Alasan Kenapa Larangan Perayaan Valentine di Sekolah Tak Mendidik

Pengamat pendidikan Itje Chodijah menilai remaja saat ini mesti diberi pemahaman yang memuaskan, bukan sekadar melarang perayaan valentine.

Alasan Kenapa Larangan Perayaan Valentine di Sekolah Tak Mendidik
Perajin menyelesaikan pesanan buket bunga di Desa Bareng, Kabupaten Jombang, Jawa Timur, Selasa (11/2/2020).ANTARA FOTO/Syaiful Arif/foc.

tirto.id - Valentine Day yang diperingati tiap 14 Februari menjadi salah satu tanggal yang ditunggu Soraya (16 tahun) dan pelajar SMAN 6 Jakarta lainnya. Pasalnya OSIS sekolah di kawasan Kebayoran Baru itu akan menggelar perayaan bertajuk “Menfess Day”.

Pada perayaan itu, pengurus OSIS akan berkeliling ke kelas-kelas membawa kotak.
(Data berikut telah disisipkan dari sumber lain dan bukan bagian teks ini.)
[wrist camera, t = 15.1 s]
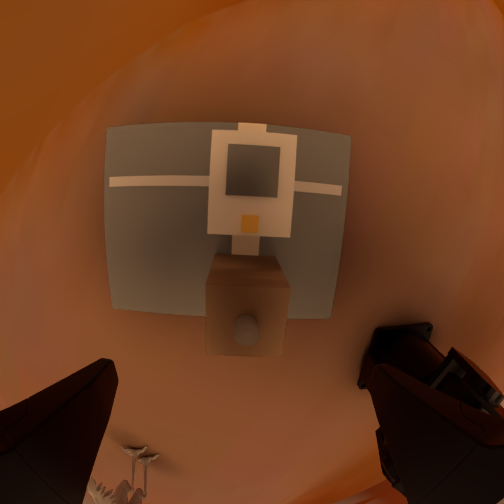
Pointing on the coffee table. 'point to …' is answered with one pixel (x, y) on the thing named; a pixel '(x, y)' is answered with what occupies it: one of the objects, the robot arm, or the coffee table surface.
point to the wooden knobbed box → (246, 306)
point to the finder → (251, 183)
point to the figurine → (122, 484)
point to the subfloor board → (196, 218)
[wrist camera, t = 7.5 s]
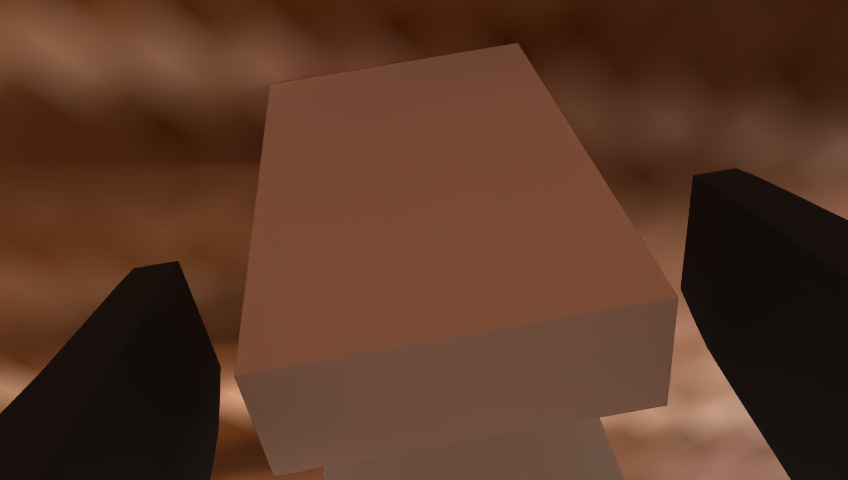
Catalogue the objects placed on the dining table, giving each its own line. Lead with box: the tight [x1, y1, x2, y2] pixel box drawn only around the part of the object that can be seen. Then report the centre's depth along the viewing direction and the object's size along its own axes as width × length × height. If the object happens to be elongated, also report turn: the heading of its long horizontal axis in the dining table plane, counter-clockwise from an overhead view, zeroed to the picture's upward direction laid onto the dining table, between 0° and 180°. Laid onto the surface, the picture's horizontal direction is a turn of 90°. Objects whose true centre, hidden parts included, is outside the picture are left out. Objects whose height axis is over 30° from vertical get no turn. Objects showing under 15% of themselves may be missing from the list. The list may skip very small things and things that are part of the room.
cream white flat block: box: [324, 418, 625, 480], centre depth 15 cm, size 2×5×8 cm, turn 97°
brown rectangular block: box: [234, 43, 678, 476], centre depth 12 cm, size 2×5×8 cm, turn 97°
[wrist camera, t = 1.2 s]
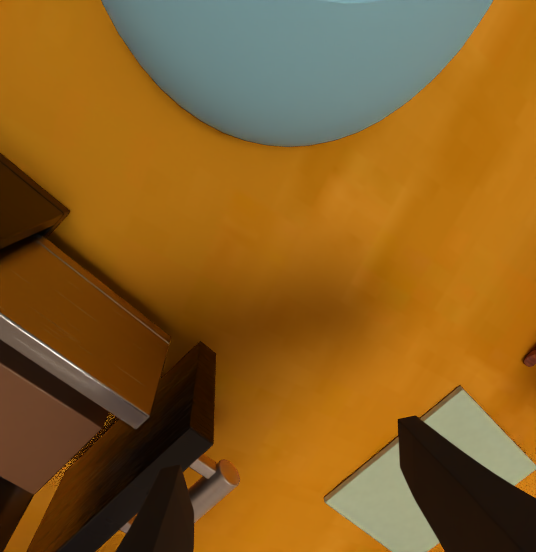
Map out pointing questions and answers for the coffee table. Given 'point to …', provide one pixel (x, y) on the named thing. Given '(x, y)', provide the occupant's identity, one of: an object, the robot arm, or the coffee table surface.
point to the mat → (394, 489)
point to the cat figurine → (530, 358)
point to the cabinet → (25, 206)
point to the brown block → (40, 421)
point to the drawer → (106, 399)
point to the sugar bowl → (293, 59)
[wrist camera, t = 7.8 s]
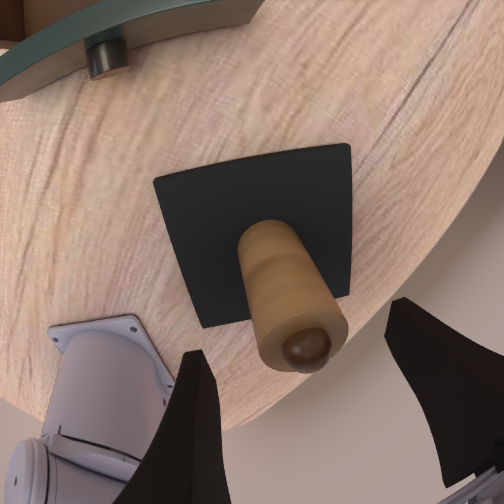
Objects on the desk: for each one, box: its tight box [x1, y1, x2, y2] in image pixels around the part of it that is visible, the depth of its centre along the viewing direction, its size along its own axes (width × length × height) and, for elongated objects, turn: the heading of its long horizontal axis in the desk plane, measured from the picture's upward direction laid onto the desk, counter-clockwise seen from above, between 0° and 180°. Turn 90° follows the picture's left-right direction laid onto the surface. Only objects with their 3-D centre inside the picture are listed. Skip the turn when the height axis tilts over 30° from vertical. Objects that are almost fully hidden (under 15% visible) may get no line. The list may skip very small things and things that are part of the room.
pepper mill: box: [237, 220, 348, 374], centre depth 13 cm, size 3×3×8 cm
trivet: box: [153, 143, 352, 328], centre depth 16 cm, size 10×10×1 cm
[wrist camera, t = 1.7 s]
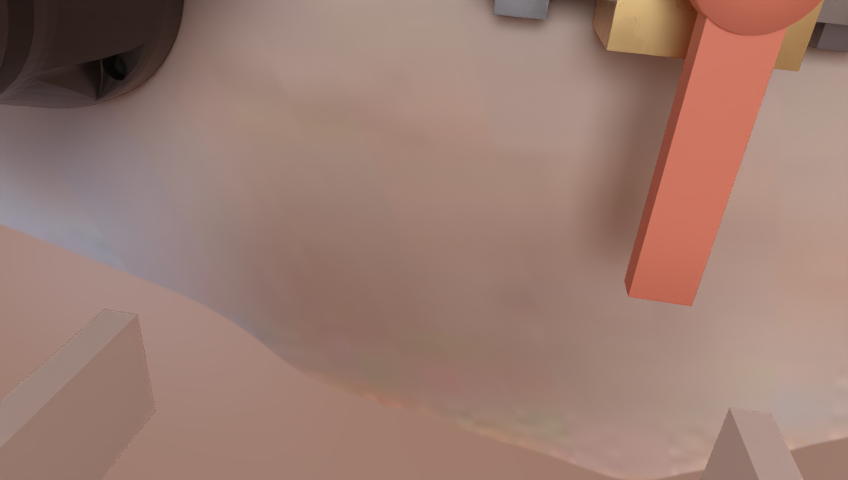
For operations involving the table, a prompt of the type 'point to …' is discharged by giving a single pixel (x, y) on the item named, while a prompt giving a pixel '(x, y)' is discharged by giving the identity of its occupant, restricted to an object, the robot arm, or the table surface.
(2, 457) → the robot arm
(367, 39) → the table surface
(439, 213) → the table surface
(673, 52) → the valve
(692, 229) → the lever
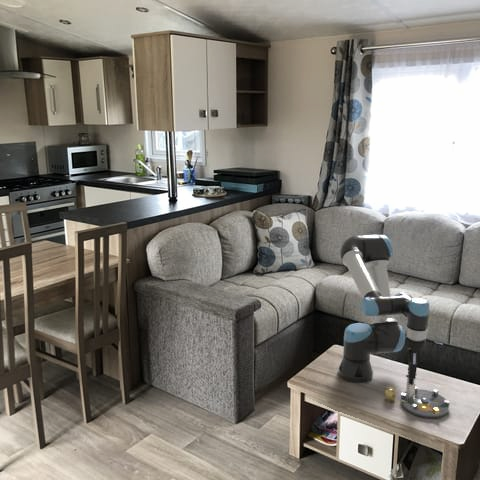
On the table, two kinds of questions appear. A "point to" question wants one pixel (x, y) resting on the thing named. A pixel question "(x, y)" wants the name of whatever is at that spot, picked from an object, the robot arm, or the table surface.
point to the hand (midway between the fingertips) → (409, 390)
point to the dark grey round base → (424, 402)
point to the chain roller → (390, 394)
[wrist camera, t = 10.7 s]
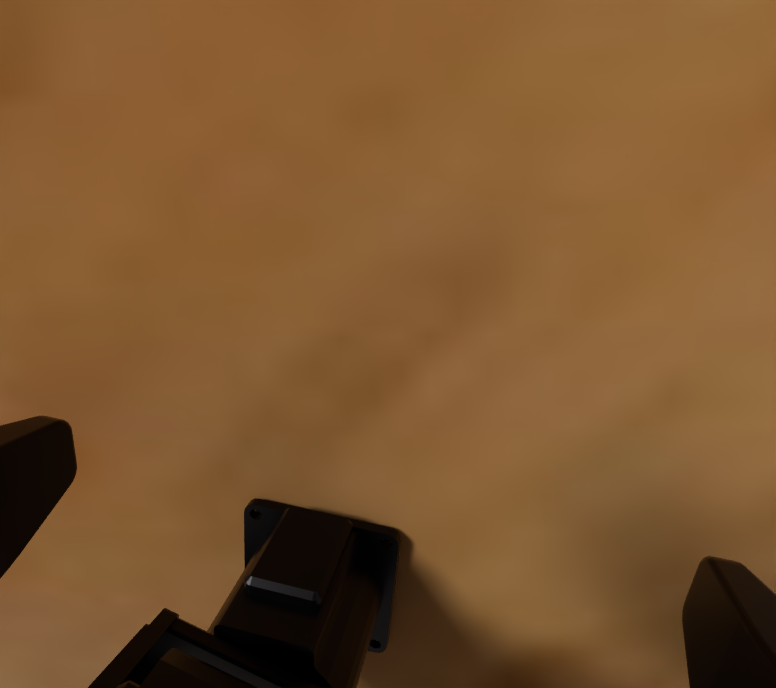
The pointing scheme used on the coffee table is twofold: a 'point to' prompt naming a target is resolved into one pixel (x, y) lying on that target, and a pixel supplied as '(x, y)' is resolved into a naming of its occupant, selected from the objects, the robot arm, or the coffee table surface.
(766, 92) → the coffee table surface
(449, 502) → the coffee table surface
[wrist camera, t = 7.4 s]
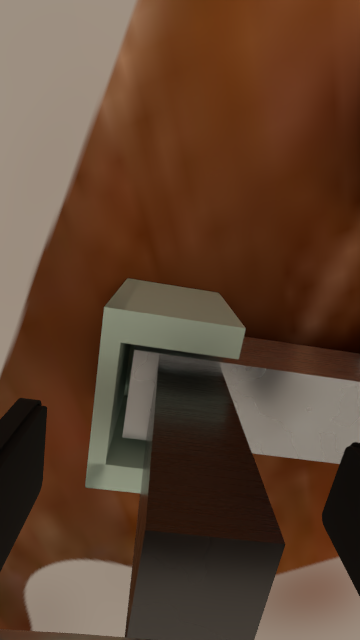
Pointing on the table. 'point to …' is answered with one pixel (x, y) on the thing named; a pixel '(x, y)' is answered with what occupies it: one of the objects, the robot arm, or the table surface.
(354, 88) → the table surface
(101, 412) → the sage socket
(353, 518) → the robot arm
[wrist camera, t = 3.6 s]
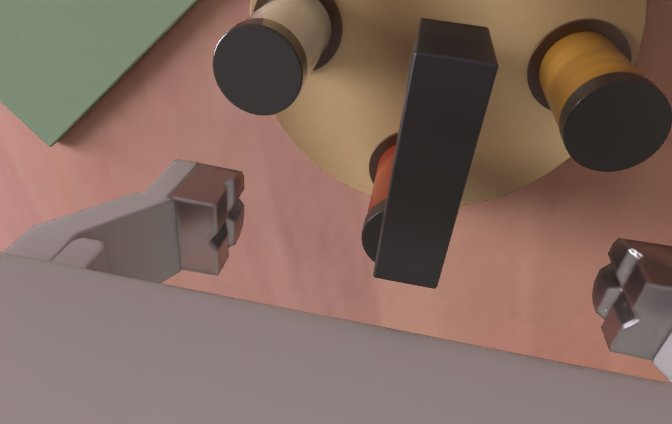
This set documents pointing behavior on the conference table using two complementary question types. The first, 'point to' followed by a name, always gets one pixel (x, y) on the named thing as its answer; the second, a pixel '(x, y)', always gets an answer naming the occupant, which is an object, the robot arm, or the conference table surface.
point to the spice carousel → (469, 109)
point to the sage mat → (73, 54)
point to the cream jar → (271, 55)
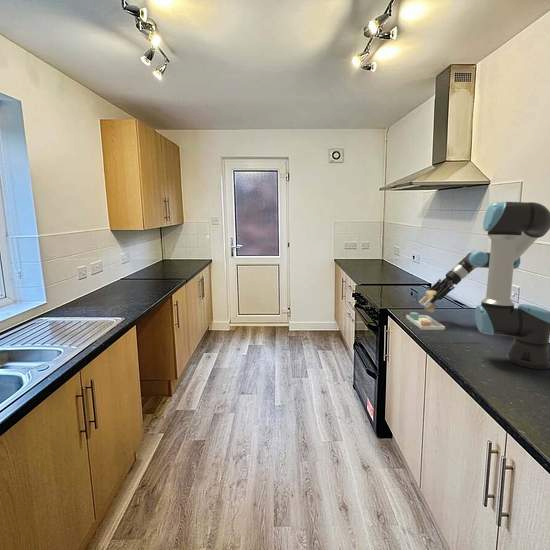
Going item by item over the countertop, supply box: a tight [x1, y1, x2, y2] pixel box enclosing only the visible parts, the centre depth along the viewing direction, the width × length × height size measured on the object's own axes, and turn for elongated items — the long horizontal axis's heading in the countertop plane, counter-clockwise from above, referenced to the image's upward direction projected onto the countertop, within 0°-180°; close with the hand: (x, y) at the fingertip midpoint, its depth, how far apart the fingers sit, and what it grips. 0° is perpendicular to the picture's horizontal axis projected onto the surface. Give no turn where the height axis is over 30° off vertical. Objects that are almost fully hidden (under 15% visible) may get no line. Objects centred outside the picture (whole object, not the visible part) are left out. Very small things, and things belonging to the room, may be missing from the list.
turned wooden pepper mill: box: [423, 289, 436, 313], centre depth 195 cm, size 5×5×11 cm
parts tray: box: [405, 314, 446, 331], centre depth 197 cm, size 21×12×2 cm, turn 3°
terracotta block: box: [421, 320, 431, 326], centre depth 189 cm, size 4×4×4 cm
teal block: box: [409, 311, 420, 320], centre depth 204 cm, size 4×4×4 cm
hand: (422, 305), depth 196 cm, fingers closed on turned wooden pepper mill, 5 cm apart
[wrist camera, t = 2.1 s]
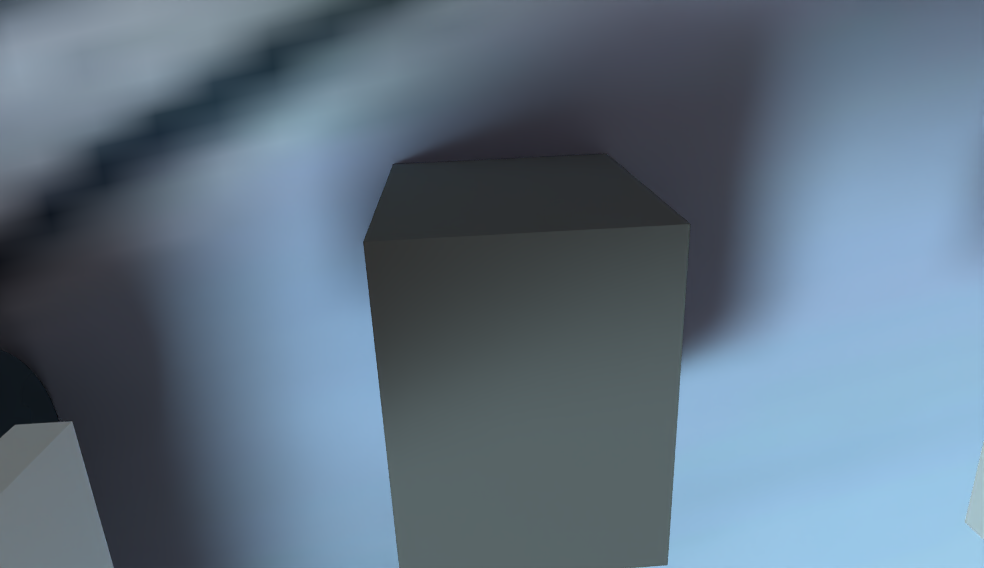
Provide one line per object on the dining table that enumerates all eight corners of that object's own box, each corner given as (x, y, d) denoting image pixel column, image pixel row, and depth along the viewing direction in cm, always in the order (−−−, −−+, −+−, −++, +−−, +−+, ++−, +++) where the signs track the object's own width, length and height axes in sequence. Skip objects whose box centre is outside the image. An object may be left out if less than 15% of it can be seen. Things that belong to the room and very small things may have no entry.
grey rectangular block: (393, 163, 14) (363, 241, 9) (605, 152, 15) (690, 223, 10) (415, 410, 17) (400, 584, 11) (600, 398, 17) (667, 564, 12)
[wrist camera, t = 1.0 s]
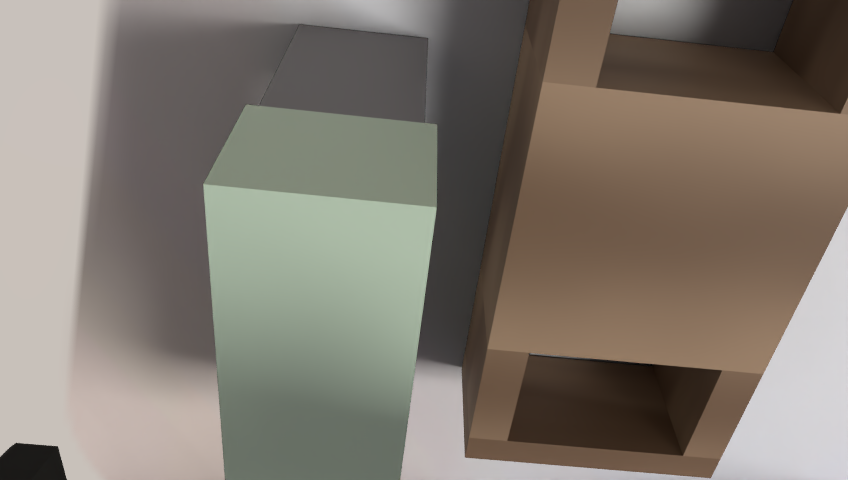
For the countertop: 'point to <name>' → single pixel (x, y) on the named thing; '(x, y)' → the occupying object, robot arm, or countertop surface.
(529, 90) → the post base
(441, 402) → the countertop surface
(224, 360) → the green toy bench
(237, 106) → the countertop surface
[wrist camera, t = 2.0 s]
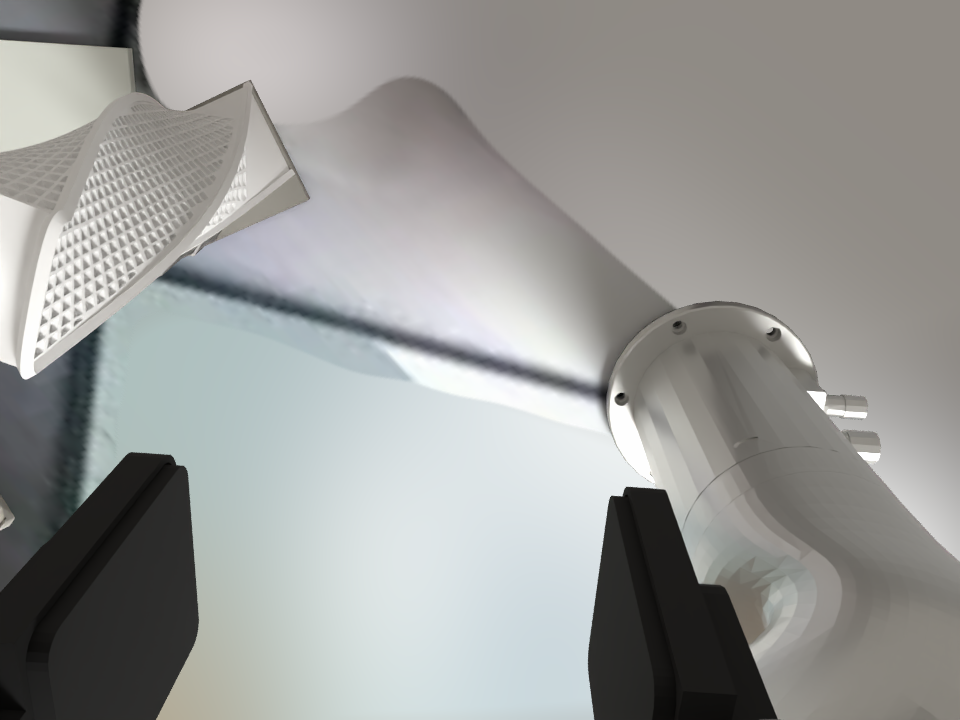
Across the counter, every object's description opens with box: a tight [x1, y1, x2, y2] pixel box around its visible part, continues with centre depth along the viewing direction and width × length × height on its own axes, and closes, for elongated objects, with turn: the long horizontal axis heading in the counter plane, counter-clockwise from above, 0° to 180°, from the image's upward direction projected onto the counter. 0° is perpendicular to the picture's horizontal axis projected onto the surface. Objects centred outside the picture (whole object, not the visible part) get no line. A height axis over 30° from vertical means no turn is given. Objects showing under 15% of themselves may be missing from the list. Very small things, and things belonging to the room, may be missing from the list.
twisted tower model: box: [0, 80, 310, 379], centre depth 34 cm, size 8×8×28 cm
Murid-murid akan memasukkan surat, bunga, cokelat, atau hadiah apa pun ke dalam kotak tersebut. Biasanya ini dilakukan pada jam istirahat pertama sehingga tak mengganggu jam pelajaran.

Saat jam istirahat kedua atau sepulang sekolah, hadiah yang dikumpulkan tadi akan diserahkan kepada orang dituju. Biasanya kemeriahan membuncah pada sesi ini. Soraya mengaku ajang ini tak cuma dilakukan mereka yang memiliki hubungan romantis, tetapi juga kepada sahabat.

"Banyak banget yang nungguin acara menfess day OSIS tahun ini," kata Soraya kepada reporter Tirto pada Kamis (13/2/2020).

Siska (20 tahun) pun punya kenangan serupa saat masa SMA. Sama seperti Soraya, di sekolahnya yang berlokasi di Serpong, Tangerang Selatan, hari kasih sayang juga dirayakan, biasanya berbarengan dengan perayaan Imlek.

Selain kepada sesama siswa, hadiah juga sering diberikan kepada guru. Pengurus OSIS juga menjadikan perayaan “Valentine Day” sebagai ajang berjualan cokelat dan bunga. Keuntungannya digunakan sebagai kas untuk membiayai kegiatan.

"Yang muslim ada dan mereka enjoy-enjoy saja, gurunya juga yang muslim enjoy-enjoy aja, intinya semua happy sih," kata Siska.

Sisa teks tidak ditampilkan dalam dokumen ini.